## Exercise data
▬▬▬▬▬▬

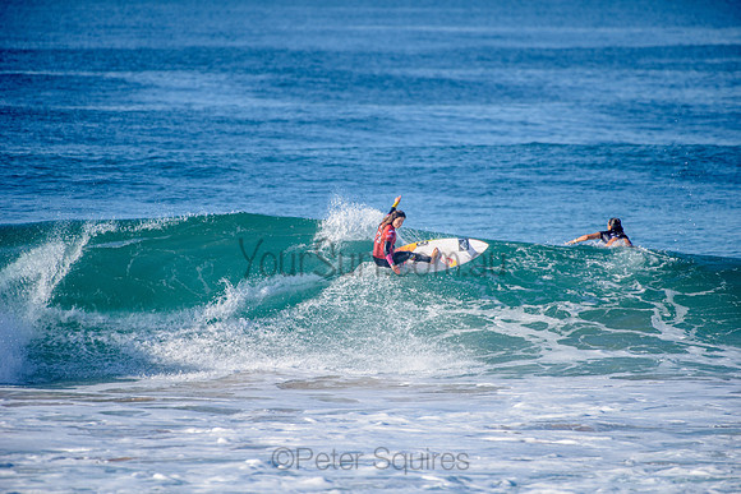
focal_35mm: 500
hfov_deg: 4.1
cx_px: 370
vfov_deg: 2.8
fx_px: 10294
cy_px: 247
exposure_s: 1/1600
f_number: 5.6
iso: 180
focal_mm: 500
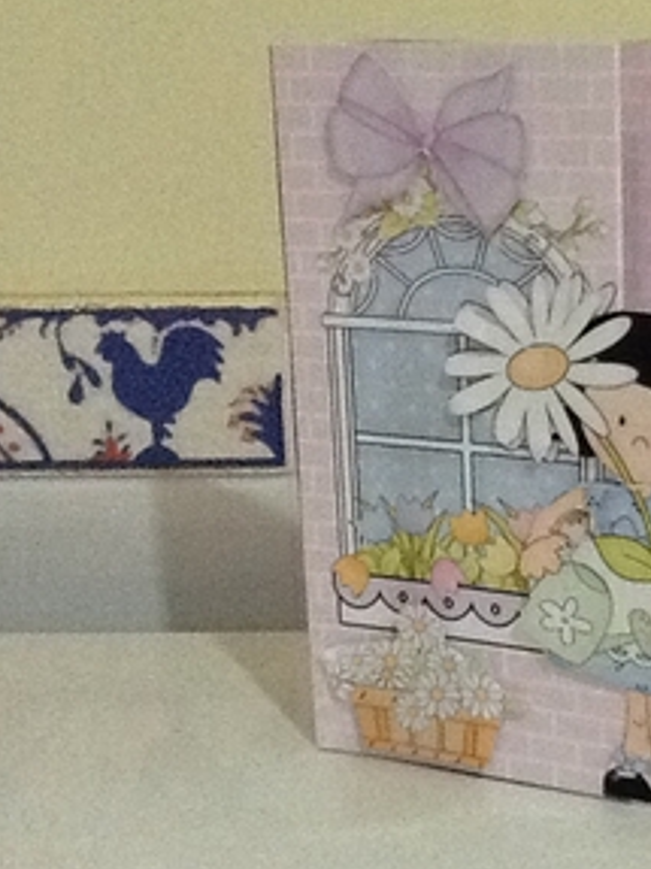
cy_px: 404
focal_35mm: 69
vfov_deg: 28.2
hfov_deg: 20.6
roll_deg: +1.7
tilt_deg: -13.0
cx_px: 660
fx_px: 1731
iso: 320
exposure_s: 1/30
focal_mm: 2.03
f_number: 2.4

▬▬▬▬▬▬

## Problem requirements
What you return should be the entries from above, unchanged and without their images.

## Exercise response
focal_35mm: 500
hfov_deg: 4.1
cx_px: 370
vfov_deg: 2.8
fx_px: 10294
cy_px: 247
exposure_s: 1/1600
f_number: 5.6
iso: 180
focal_mm: 500
cy_px: 404
focal_35mm: 69
vfov_deg: 28.2
hfov_deg: 20.6
roll_deg: +1.7
tilt_deg: -13.0
cx_px: 660
fx_px: 1731
iso: 320
exposure_s: 1/30
focal_mm: 2.03
f_number: 2.4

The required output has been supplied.